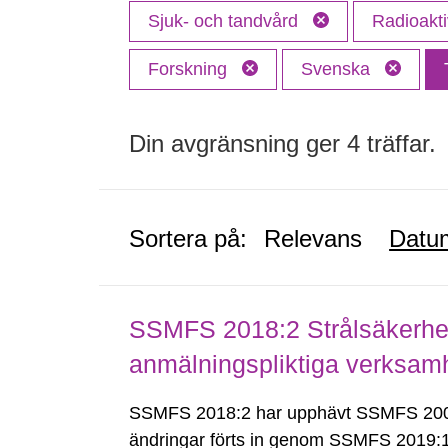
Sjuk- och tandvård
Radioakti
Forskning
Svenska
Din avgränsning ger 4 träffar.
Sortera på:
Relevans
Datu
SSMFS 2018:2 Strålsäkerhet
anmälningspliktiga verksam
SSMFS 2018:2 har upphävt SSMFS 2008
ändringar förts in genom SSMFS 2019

---

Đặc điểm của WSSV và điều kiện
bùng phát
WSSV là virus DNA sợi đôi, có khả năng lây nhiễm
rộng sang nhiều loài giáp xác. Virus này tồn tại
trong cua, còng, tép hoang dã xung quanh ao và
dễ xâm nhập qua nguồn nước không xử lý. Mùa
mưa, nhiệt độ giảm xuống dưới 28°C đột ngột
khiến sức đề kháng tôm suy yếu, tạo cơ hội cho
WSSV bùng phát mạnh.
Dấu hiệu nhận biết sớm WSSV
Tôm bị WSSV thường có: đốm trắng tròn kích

** Try it **
Each line in the entries above, starting at the line with "dễ xâm nhập qua nguồn nước không xử lý. Mùa" and ending at the line with "Tôm bị WSSV thường có: đốm trắng tròn kích", is to be printed exactly, and only those lines.

** Completed exercise **
dễ xâm nhập qua nguồn nước không xử lý. Mùa
mưa, nhiệt độ giảm xuống dưới 28°C đột ngột
khiến sức đề kháng tôm suy yếu, tạo cơ hội cho
WSSV bùng phát mạnh.
Dấu hiệu nhận biết sớm WSSV
Tôm bị WSSV thường có: đốm trắng tròn kích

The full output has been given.